There was one scene that I remember surprisingly from a distant memory, and more surprisingly, which wasn’t my act. I was only a part of the innocent and unthinking audience. It’s a rare chance that I get to recall way too clearly an incident that had happened in my childhood days I had nothing to do with, so this is a shocker for me.

I just finished my first grade in school then; that must have been more than ten years ago. I turned up in my cousin’s pre-school graduation, just for the heck of it, in the same school that I was attending. Like any other kids, I could not stay still on my seat. My butt was itching to discharge itself from the stool.

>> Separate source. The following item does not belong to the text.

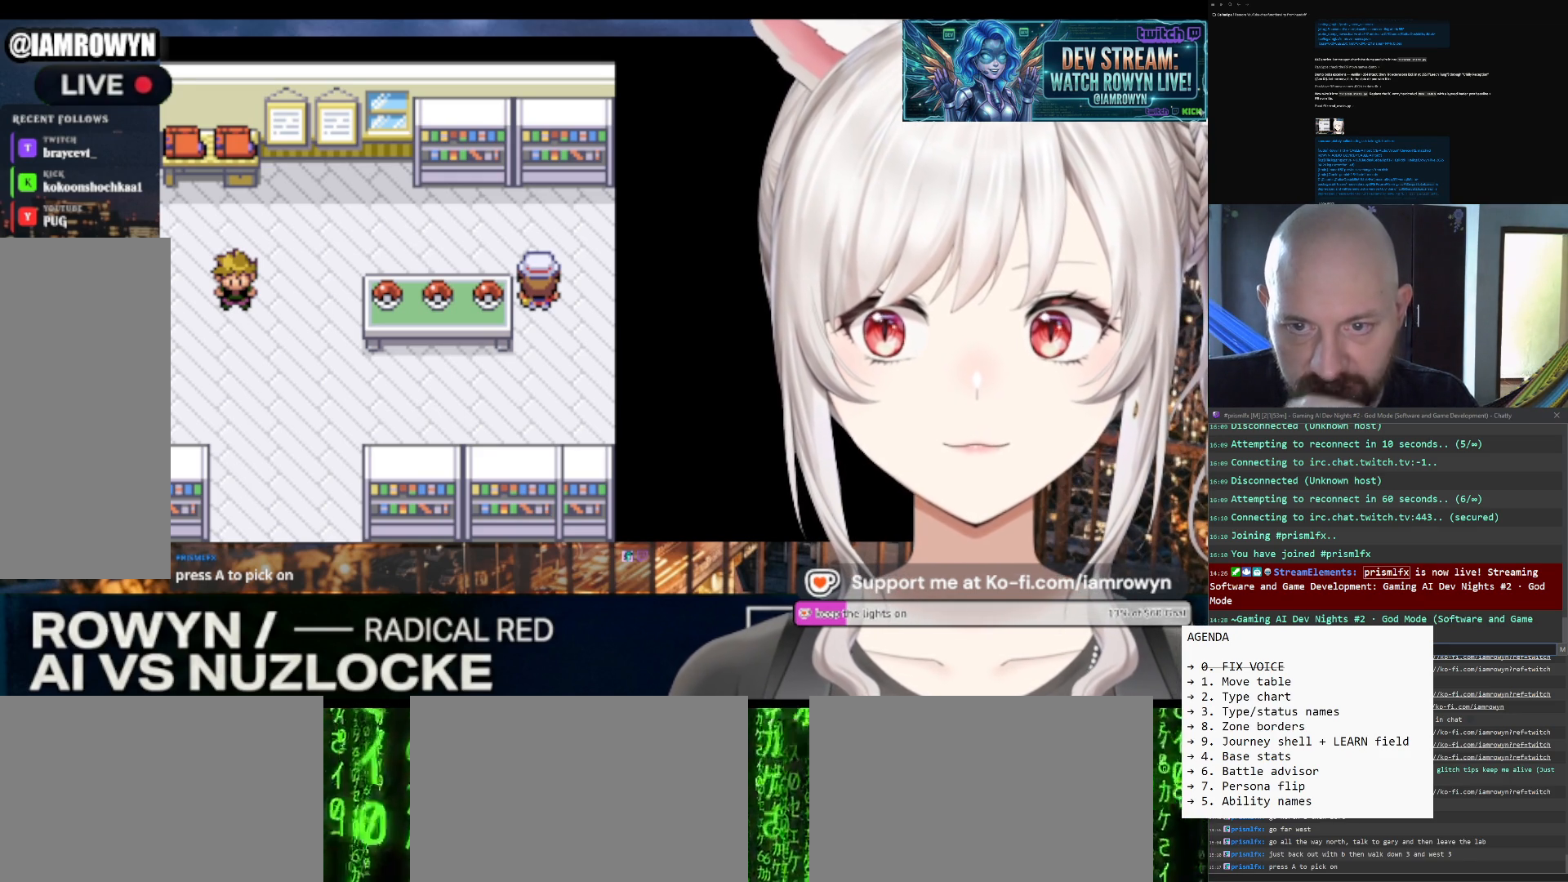
{"buttons": ["B"], "events": []}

I wanted to go outside and buy myself one of those pink, fluffy cotton candies and double scoop ice cream outside. But being the behaved kid I was, I chose to wait a little longer.

It has been a tradition in Preparatory graduations that every kid is to go in front of the stage, stand at the center of it, introduce himself, followed by an “I want to be…someday”. So that was how it went. But then, everyone was alarmed when a kid, who I used to know by the way because we were service-mates, suddenly wriggled and brawled on the floor while howling when his turn came. When his parents and a couple of teachers went near him to calm him down, he howled harder and screamed that he wanted to be a mailman. Now that was some kind of a clowning. After the ceremony, we knew from his parents that they told him to say that he wanted to be an engineer, when what he really wanted to be was a mailman instead.

I did find it funny. But, when I think about it again now, I had the same dream when I was younger. Not the mailman thing, but the same sort, and not the other sort; the sort that you just get to do the same things every single day, repeat doing those every time, things that are of no complications but seem fun, at least that is what one thinks of them when he was younger.

A cashier - that was what I wanted to be. I thought punching items all day long was fun. However, as I grew older, I realized that it is not a very huge thing to do. It wouldn’t grant me honor and recognition. I would be no one.

As we age and change, our dreams change as well, from the least complicated to the most complicated. I wanted to be a mere cashier in a supermarket. Now, I choose to be someone, and by being a writer, I know I can be someone.

Wherever he is now, I am pretty certain that his dream changed too, into something bigger than becoming a mailman.